Every person’s experiences are ever-changing, and every person’s mental response to those experiences is also ever-changing, so our mental categories must be in constant flux. Our thoughts and perceptions are the products of mind meeting world. Human kinds are mental experiences, flexible and varying. Traditional human kinds will persevere though, for two reasons: Discussing human kinds as mental experiences is difficult for laypeople not versed in modern neuroscience; many lack the political and economic freedom to discuss human kinds fluidly and subjectively, even if they grasp the language. Berreby adds, “You’re stuck with the human kinds that people believe in now, however well you can explain the origins of those beliefs. The new science of human kinds won’t undo politics” (322). To better understand human kinds, forget old human-kind arguments and ask better questions about human kinds:
[H]ow does the ever-changing mind relate to unchanging institutions? [H]ow can people be seen as only tokens of their human kinds? [H]ow many different, separate processes make up kind sight? […] [H]ow should we understand human kinds as causes and explanations? (325)

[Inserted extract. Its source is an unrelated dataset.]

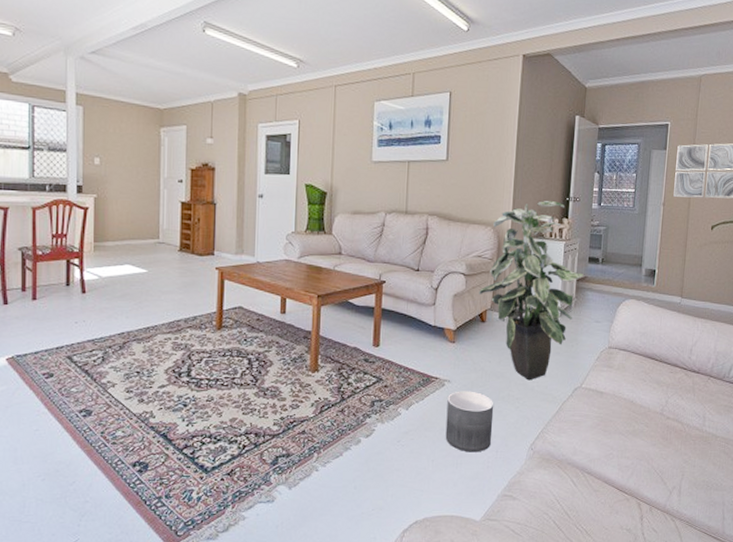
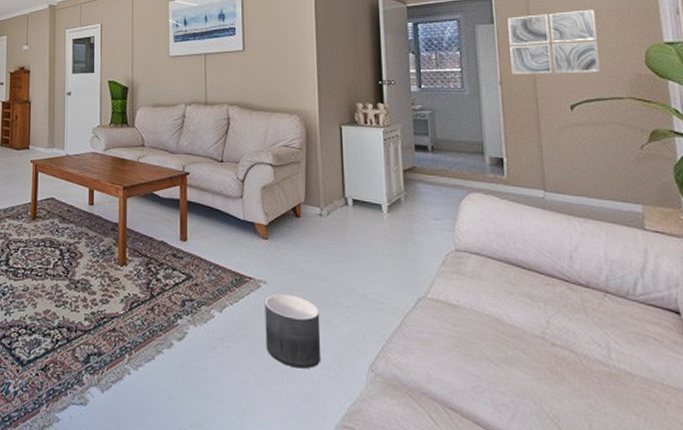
indoor plant: present [479,201,584,381] -> none [290,86,411,286]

Answers to these questions are societally important because they affect issues of racism, war, medicine, prejudice, justice, policy, culture, economics, and other aspects of daily human life. The human-kind code alone does not make anything happen. People acting on the human-kind code produce real world effects. Better understanding the human-kind code will help people own it and control it for themselves instead of allowing others to manipulate it externally.

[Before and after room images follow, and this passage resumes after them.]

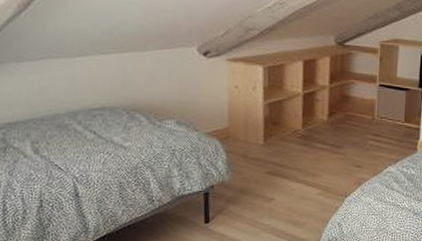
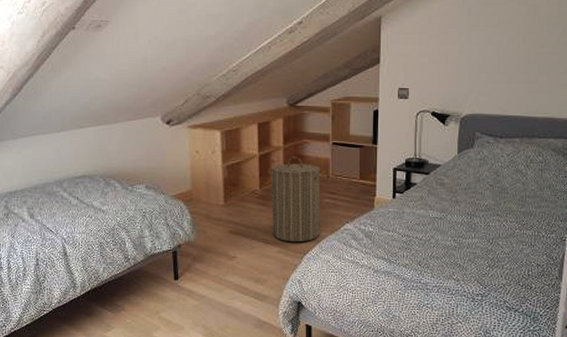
laundry hamper: none [312,97,371,185] -> present [268,157,325,243]

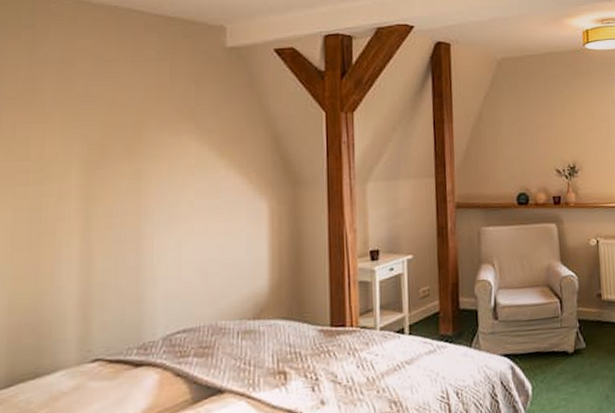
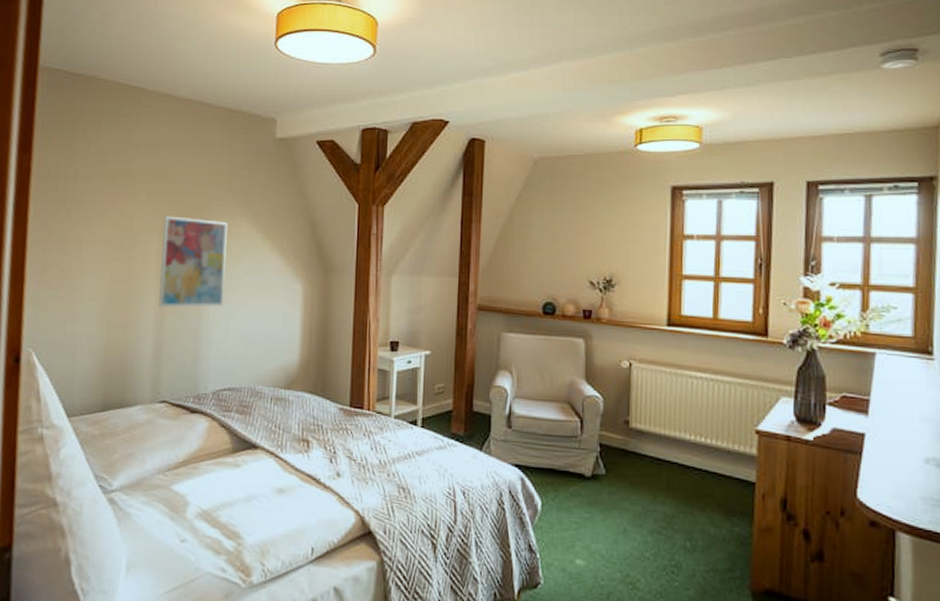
wall art: none [83,139,172,248] -> present [159,216,228,308]

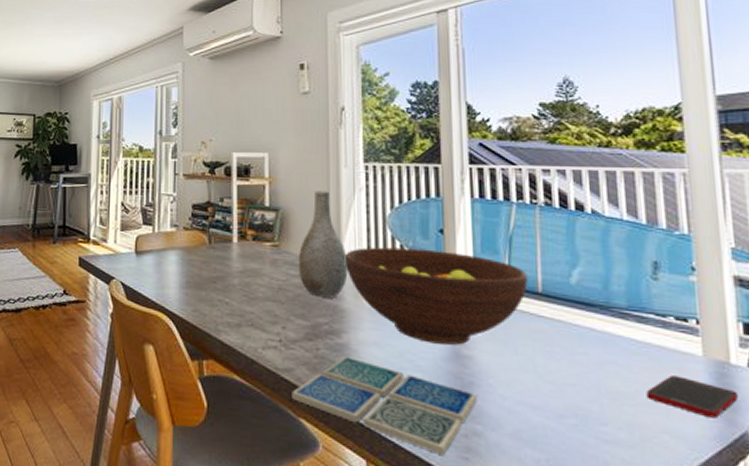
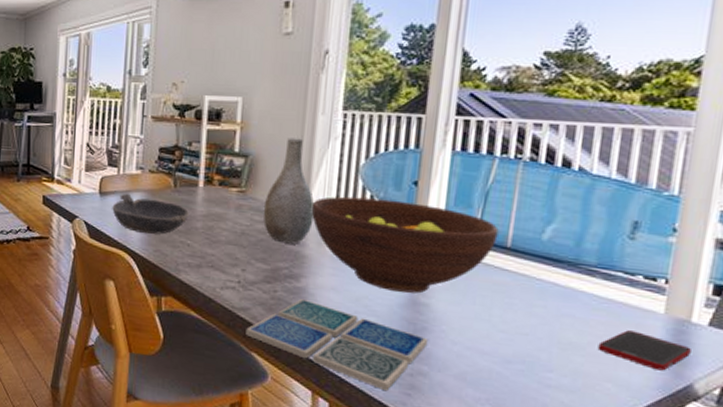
bowl: none [148,251,226,293] -> present [112,193,190,234]

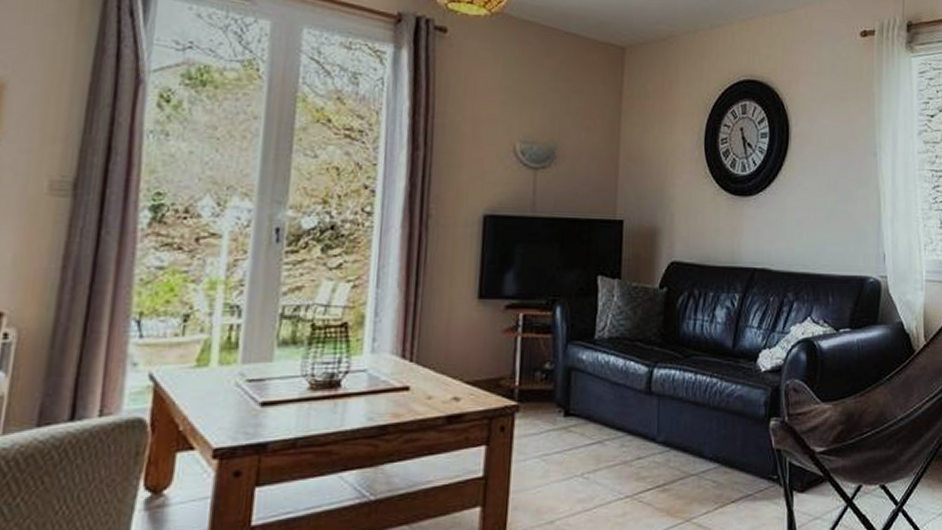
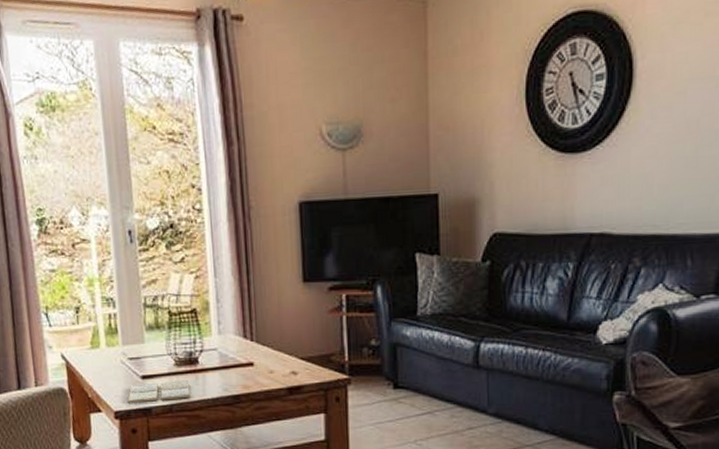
drink coaster: none [235,408,325,437] -> present [127,380,190,403]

Darwinian fundamentalists seek discipline spanning universal truths, but other scientists advocate “pluralism” because various levels of scientific discipline ask different questions, which receive different answers. Theories do not fit neatly within every scientific discipline, but they do not need to. Scientists can inform their research with theories from a foreign discipline, but the foreign information won’t determine conclusions. In their insistence on universal truths, Darwinian fundamentalists engage in groupthink and human-kind stereotyping. Survival of the fittest shows that species evolve as entities. Individual behavior matters less than group behavior. Therefore, humans dominate lions even though an individual lion could easily best an individual human; humans have a greater capacity to evolve our groups because of our mental code for human kinds. This is also why altruism survives evolution: Altruistic societies survive evolution better than selfish societies. Cultural rules permit altruism by communicating with symbols to group members that altruism will be reciprocated.
The ability to mentally code human kinds is powerful. It enables us to evolve and build large societies that dominate Earth. It also enables us to promote harmful stereotypes and stigmatize. Our ability to think in human kinds is one of the most amazing things humans can do, and we should keep doing it. However, we should also recognize its flaws and learn how to better use its powers for good while avoiding its harmful uses. Human-kind beliefs do nothing by themselves. People must act on human-kind beliefs for them to affect the real world. We have power over our human-kind beliefs—we are in control.